Dobie’s injury will keep him out for “12 to 14 weeks” according to the coach who played down the suggestion that Glasgow could recall Price from his loan spell at Edinburgh. “Apparently that is not going to be the case,” he said.

Smith’s problems at half-back were compounded with the news that Duncan Weir had been suspended for three matches for a high tackle against the Ospreys, although the sting was taken out with the likelihood that the only top-class match the stand-off will miss is Saturday’s game against Benetton. The stand-off will have the ban reduced to two games if he completes the World Rugby Coaching Intervention Programme, otherwise known as ‘tackle school’. The suspension also covers the Glasgow Warriors 'A' v Edinburgh 'A' fixture on November 24 which means Weir will be free for Glasgow’s home match with Ulster on November 25, provided he passes the tackling course.

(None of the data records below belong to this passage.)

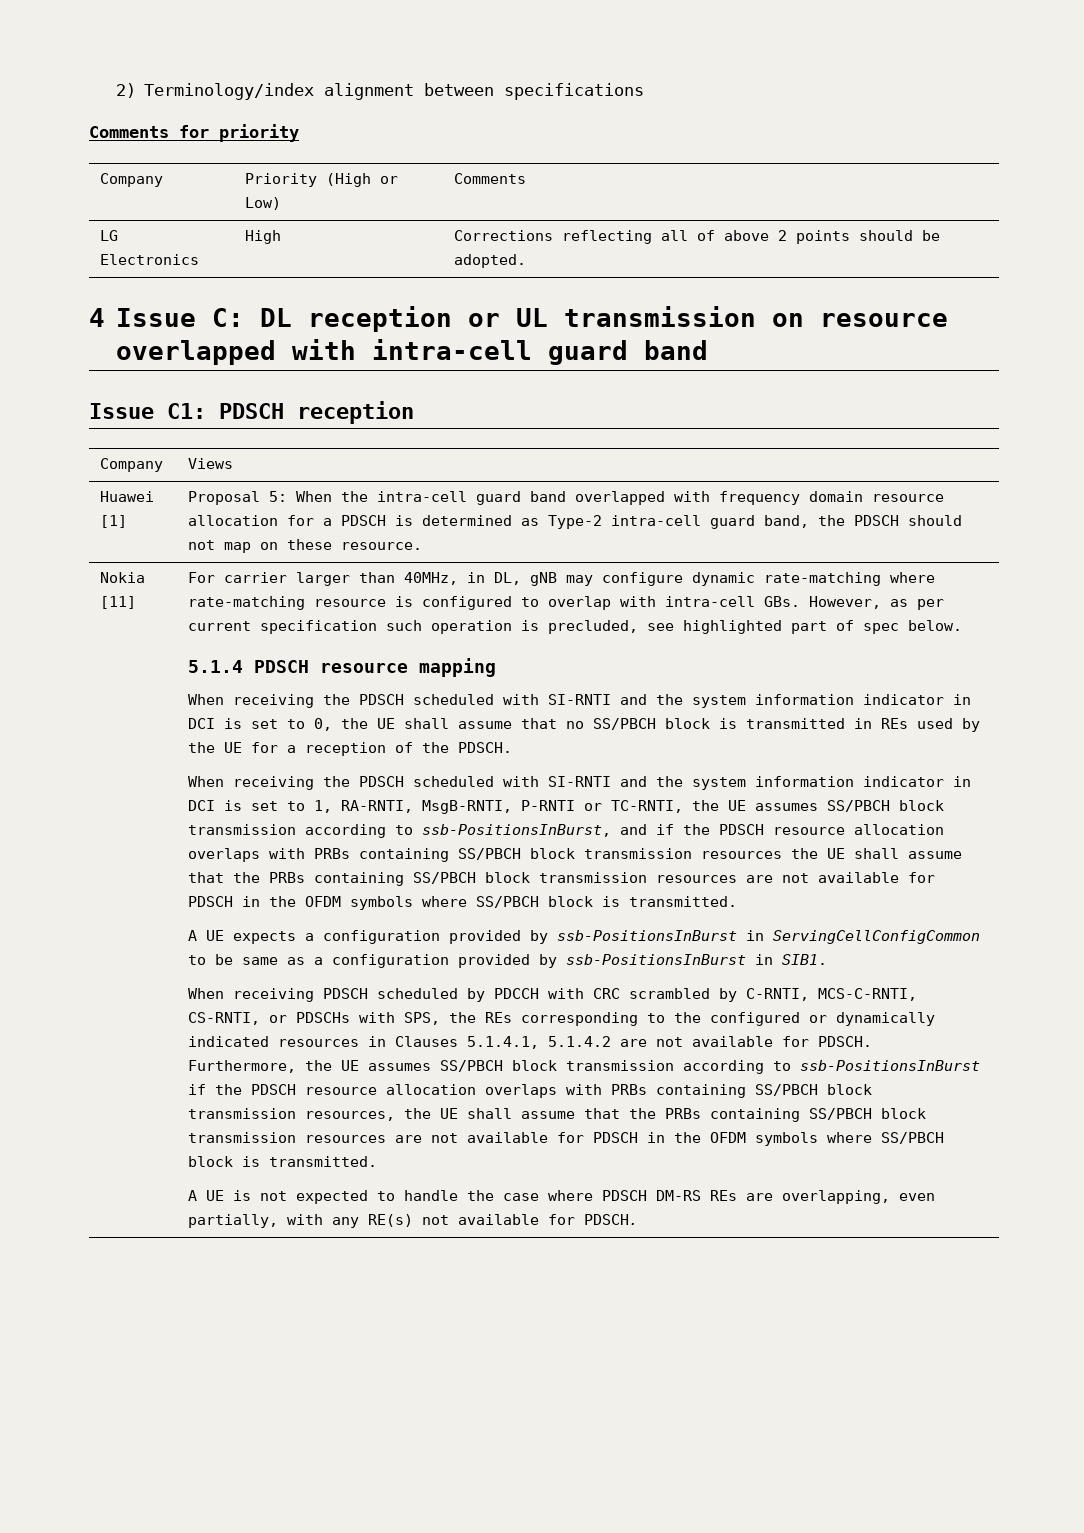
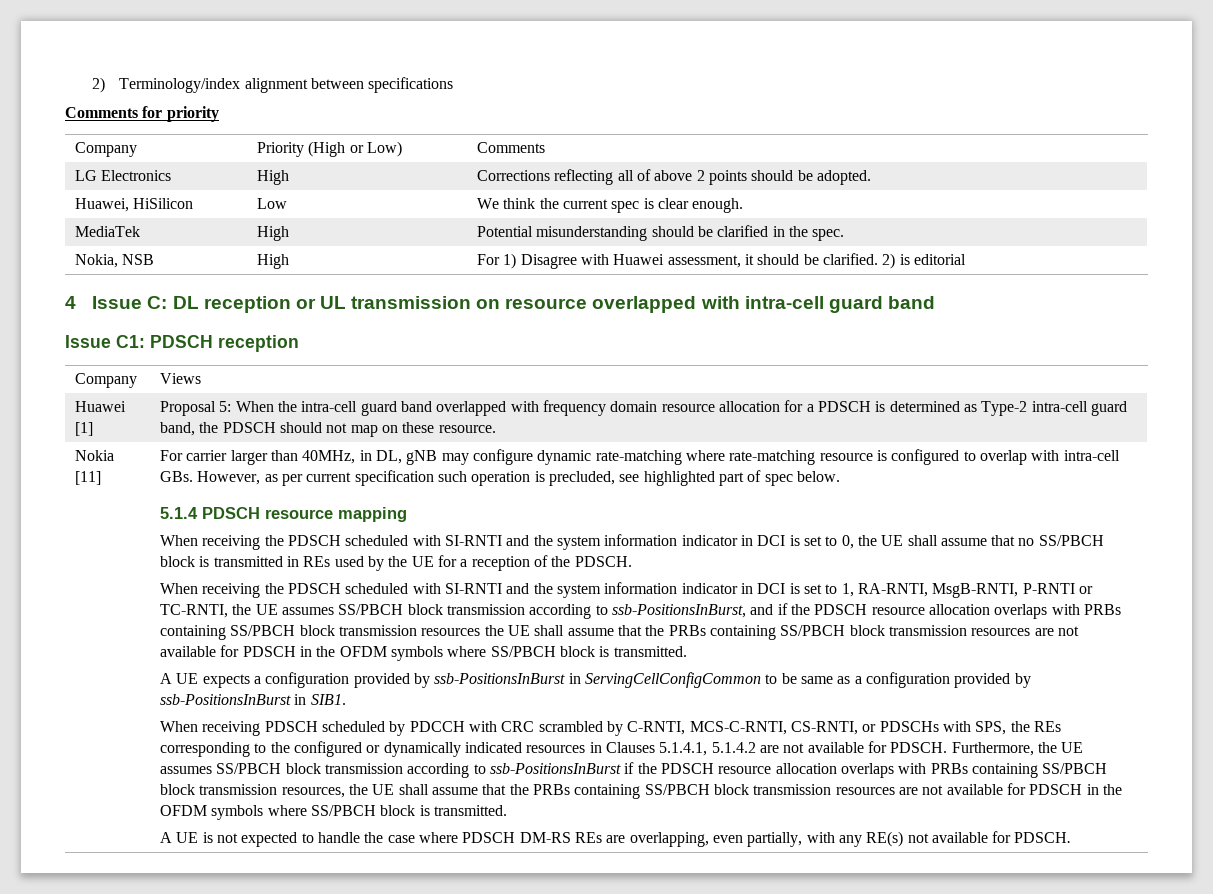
(526, 261) none -> [75,198,194,212] [257,198,288,209] [477,198,744,213] [75,226,141,237] [257,226,290,241] [477,225,845,241] [75,254,155,268] [257,254,290,269] [477,253,966,269] // Huawei, HiSilicon | Low | We think the current spec is clear enough. // MediaTek | High | Potential misunderstanding should be clarified in the spec. // Nokia, NSB | High | For 1) Disagree with Huawei assessment, it should be clarified. 2) is editorial

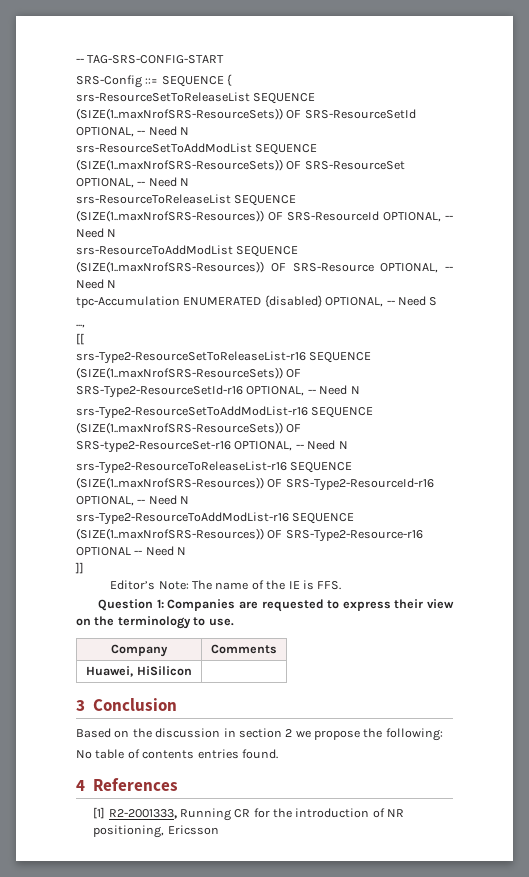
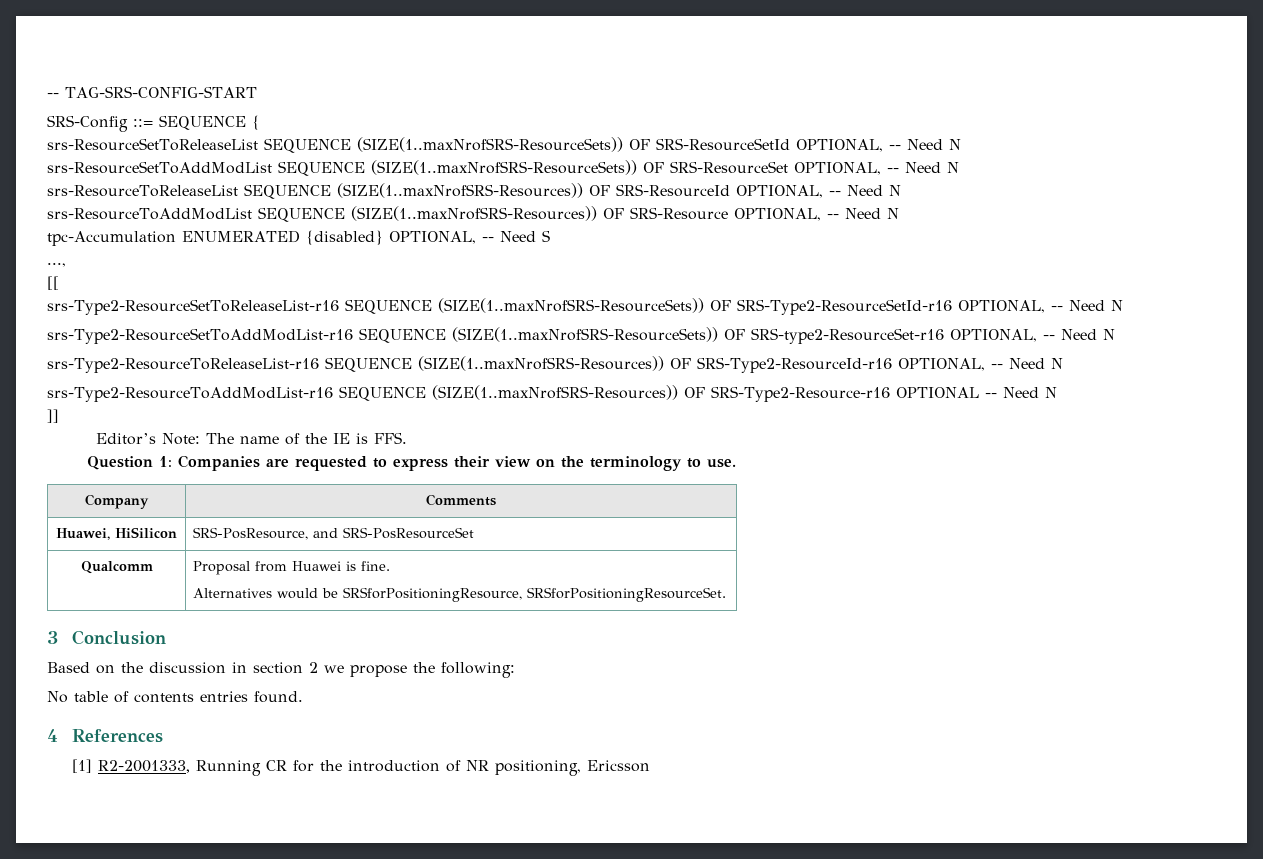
(192, 671) none -> [193,527,475,540] [80,561,153,574] [193,561,391,575] [193,587,727,602] SRS-PosResource, and SRS-PosResourceSet // Qualcomm | Proposal from Huawei is fine. // Alternatives would be SRSforPositioningResource, SRSforPositioningResourceSet.

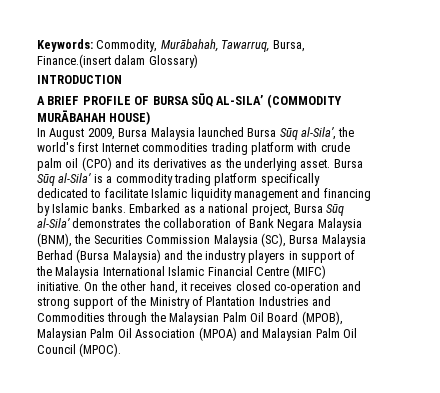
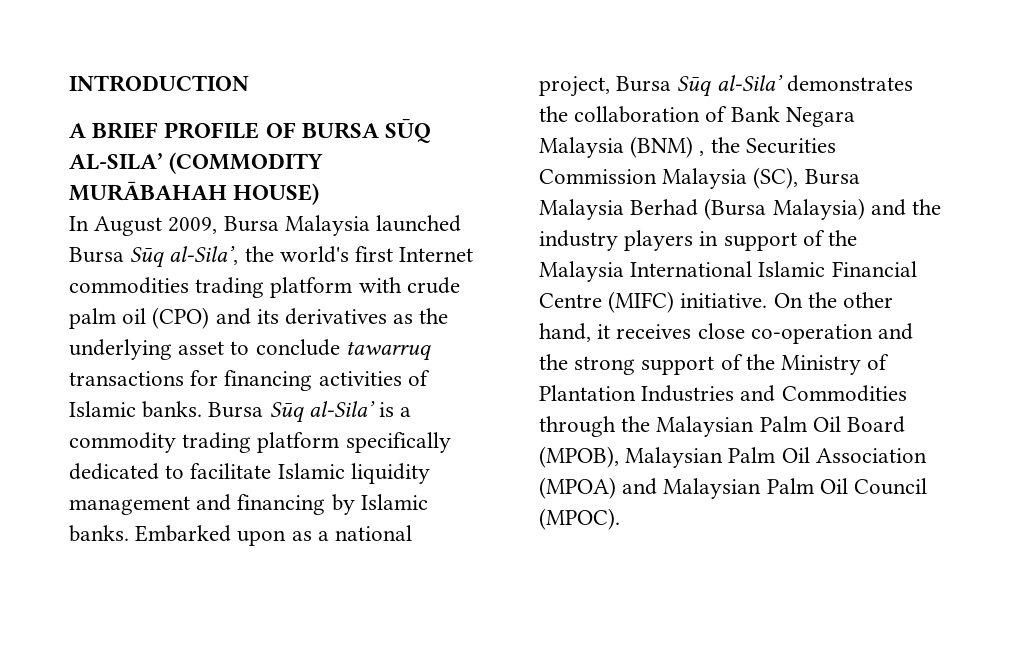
[37,39,305,52] [37,54,198,68] Keywords: Commodity, Murābahah, Tawarruq, Bursa, Finance.(insert dalam Glossary) // -> (69, 83) none
[300,159,331,168] asset. -> [178,339,431,361] [69,370,430,391] [69,401,203,418] asset to conclude tawarruq transactions for financing activities of Islamic banks.
(181, 208) none -> [237,530,287,546] upon
[37,233,72,247] (BNM), -> [630,136,705,158] (BNM) ,
[235,281,271,291] closed -> [697,323,745,339] close
(362, 286) none -> [539,354,568,370] the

Smith denied that Glasgow had been gaming the system by including the reserve team fixture. “The A game is important and is acknowledged by World Rugby so they took that into consideration,” he said. “It is World Rugby’s system. Any criticism should go to them, not to us. We showed them the games that we are going to play and they decided which games he should miss. It was referred to World Rugby, it wasn’t something we or URC were deciding. These are the games he can qualify for.”